Ayahnya, Leon Elory, hanya tertawa kecil dari balik kemudi. “Sekolah ini punya reputasi bagus, Saph. Kau akan baik-baik saja di sini.”

Saphira hanya bisa mendesah. Ia mengerti bahwa pindah ke sekolah ini adalah keputusan terbaik untuk keluarganya, tapi tetap saja, memulai dari awal di tempat yang baru bukan hal yang mudah. Sekolah lamanya sudah seperti rumah, tempat di mana ia bisa menjadi dirinya sendiri tanpa harus beradaptasi dengan lingkungan yang asing.

Gerbang Sekolah Androsia menjulang tinggi di hadapannya, dengan logo berbentuk bintang berujung lima yang entah kenapa terasa aneh namun menarik. Di kedua sisi gerbang, bunga liar bermekaran. Setiap kali ada seseorang yang lewat, bunga-bunga itu seakan merespons dengan cara yang tak biasa—kelopak mereka terbuka lebih lebar dan warnanya menjadi lebih cerah, seolah menyambut kehadiran.

“Ini… indah,” gumam Saphira tak percaya. Ia belum pernah melihat sesuatu yang serupa sebelumnya. Bunga yang tumbuh di sepanjang jalan seolah-olah memiliki kehidupan sendiri.

“Jaga dirimu di sini, ya. Jangan terlalu cepat percaya pada apa pun,” kata Leon dengan nada lebih serius. Kata-kata itu mengalir seperti peringatan, meskipun Saphira tahu ayahnya hanya khawatir. Tapi tetap saja, nada suaranya itu membuat hati Saphira sedikit was-was.

Saphira tersenyum kecil dan mengangguk. Setelah berpamitan dengan ayahnya, dia mulai berjalan memasuki gerbang besar Androsia.

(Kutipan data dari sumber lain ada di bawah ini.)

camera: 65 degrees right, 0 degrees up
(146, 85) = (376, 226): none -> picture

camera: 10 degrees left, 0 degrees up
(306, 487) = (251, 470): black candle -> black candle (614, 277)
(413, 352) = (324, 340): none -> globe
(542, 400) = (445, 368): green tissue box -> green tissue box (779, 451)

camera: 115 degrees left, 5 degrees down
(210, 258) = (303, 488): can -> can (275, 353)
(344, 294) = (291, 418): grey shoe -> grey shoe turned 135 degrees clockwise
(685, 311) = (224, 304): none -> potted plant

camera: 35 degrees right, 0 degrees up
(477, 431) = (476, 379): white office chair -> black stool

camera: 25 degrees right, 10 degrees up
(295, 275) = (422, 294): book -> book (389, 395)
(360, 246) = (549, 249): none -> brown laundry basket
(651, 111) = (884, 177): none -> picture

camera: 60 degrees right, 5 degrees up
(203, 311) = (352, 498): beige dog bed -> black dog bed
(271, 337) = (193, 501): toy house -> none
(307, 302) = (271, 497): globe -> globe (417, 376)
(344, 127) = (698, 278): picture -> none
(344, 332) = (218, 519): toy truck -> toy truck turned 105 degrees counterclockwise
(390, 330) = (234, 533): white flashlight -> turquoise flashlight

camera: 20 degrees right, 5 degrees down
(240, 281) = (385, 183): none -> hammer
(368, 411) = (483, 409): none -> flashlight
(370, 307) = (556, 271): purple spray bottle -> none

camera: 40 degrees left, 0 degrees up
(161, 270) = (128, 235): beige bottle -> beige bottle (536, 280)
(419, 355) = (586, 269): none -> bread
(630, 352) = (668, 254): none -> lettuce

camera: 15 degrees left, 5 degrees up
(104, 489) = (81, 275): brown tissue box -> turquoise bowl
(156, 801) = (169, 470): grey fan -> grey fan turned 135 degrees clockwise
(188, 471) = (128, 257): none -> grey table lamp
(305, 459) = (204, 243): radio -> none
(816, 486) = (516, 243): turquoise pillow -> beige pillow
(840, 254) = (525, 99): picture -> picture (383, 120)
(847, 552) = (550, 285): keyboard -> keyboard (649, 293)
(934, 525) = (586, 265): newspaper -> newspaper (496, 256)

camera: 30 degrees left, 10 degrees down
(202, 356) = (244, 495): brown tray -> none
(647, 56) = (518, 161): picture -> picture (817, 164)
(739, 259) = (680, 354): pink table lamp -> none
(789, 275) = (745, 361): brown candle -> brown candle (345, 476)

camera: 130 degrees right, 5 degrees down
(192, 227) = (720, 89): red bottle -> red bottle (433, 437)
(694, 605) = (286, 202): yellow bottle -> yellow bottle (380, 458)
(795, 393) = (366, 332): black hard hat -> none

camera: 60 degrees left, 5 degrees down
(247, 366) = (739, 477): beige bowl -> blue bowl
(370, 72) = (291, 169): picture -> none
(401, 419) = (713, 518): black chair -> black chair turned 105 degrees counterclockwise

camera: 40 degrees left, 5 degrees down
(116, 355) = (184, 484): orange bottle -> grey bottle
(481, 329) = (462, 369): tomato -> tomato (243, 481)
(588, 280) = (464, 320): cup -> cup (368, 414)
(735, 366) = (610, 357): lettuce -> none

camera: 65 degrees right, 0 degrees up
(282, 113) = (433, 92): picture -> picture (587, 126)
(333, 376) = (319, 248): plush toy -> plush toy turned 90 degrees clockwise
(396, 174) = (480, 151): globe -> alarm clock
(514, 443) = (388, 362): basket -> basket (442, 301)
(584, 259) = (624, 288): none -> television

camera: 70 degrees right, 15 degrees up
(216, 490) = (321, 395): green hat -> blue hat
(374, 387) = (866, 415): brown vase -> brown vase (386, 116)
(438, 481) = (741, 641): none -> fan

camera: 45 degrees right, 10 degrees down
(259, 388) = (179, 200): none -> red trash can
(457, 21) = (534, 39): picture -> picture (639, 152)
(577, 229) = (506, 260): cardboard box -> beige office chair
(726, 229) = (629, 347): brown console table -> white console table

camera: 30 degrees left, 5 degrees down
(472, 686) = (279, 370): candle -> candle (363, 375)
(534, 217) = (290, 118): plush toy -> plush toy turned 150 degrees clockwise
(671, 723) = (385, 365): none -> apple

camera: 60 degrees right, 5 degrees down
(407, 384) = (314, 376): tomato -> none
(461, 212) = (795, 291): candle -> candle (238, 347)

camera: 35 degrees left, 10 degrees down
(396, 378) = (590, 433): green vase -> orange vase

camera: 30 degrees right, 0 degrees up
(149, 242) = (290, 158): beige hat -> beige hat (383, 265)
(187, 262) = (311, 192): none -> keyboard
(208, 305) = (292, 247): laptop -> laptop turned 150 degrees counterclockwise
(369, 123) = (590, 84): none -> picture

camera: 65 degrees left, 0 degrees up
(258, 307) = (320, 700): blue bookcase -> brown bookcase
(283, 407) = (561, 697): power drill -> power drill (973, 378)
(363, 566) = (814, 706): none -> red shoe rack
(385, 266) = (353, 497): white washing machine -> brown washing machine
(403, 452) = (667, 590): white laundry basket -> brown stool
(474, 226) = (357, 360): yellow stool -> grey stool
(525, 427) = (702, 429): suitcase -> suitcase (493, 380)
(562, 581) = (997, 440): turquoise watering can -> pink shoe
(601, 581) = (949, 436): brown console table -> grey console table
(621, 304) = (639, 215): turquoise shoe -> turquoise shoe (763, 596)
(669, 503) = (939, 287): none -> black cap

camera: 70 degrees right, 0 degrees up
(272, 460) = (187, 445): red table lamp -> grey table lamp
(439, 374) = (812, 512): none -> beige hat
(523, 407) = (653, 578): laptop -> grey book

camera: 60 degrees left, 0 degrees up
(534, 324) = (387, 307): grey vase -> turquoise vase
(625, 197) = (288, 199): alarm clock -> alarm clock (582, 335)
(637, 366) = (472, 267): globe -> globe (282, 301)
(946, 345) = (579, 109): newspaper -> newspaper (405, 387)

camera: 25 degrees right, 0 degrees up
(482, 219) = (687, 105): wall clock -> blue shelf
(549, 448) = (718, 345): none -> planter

Saat memasuki halaman sekolah, Saphira terpana oleh pemandangan di sekitarnya. Taman-taman yang tertata rapi, bunga-bunga yang tidak pernah dia lihat sebelumnya, bahkan beberapa patung berwajah misterius menghiasi sudut-sudut taman. Suasana ini membuatnya merasa seolah-olah dia sedang melangkah ke dunia lain—bukan hanya sekolah biasa, tapi tempat di mana segala sesuatu mungkin terjadi.

Sebuah bel berbunyi dari kejauhan, menandakan bahwa kelas pertama akan segera dimulai. Dengan peta sekolah di tangannya, Saphira berjalan cepat menuju aula besar untuk orientasi siswa baru.

Sesampainya di aula, Saphira mendapati ruangan itu penuh dengan siswa dari berbagai usia. Beberapa tampak berbincang, tertawa, sementara yang lain terlihat lebih pendiam dan memperhatikan sekeliling dengan hati-hati. Suara tawa dan bisikan bergema di seluruh ruangan. Dia duduk di baris tengah, sedikit canggung, mencoba menyesuaikan diri dengan lingkungan baru ini.

Saat dia sedang duduk, seorang anak laki-laki dengan mata berwarna perak duduk di sebelahnya. Wajahnya tampak tenang, tapi matanya menyimpan sesuatu yang sulit dijelaskan. “Baru di sini?” tanyanya singkat tanpa memperkenalkan diri.

Saphira tersenyum kecil. “Iya, kelihatannya begitu jelas, ya?”

Anak laki-laki itu tersenyum tipis, tetapi tak mengatakan apa-apa lagi. Suasana di aula menjadi lebih tenang ketika seorang wanita paruh baya dengan rambut abu-abu naik ke atas panggung. Dia mengenakan mantel panjang berwarna biru laut dengan bordir emas di ujung lengan dan kerahnya. Sosoknya memancarkan wibawa yang membuat setiap siswa langsung diam dan memperhatikannya.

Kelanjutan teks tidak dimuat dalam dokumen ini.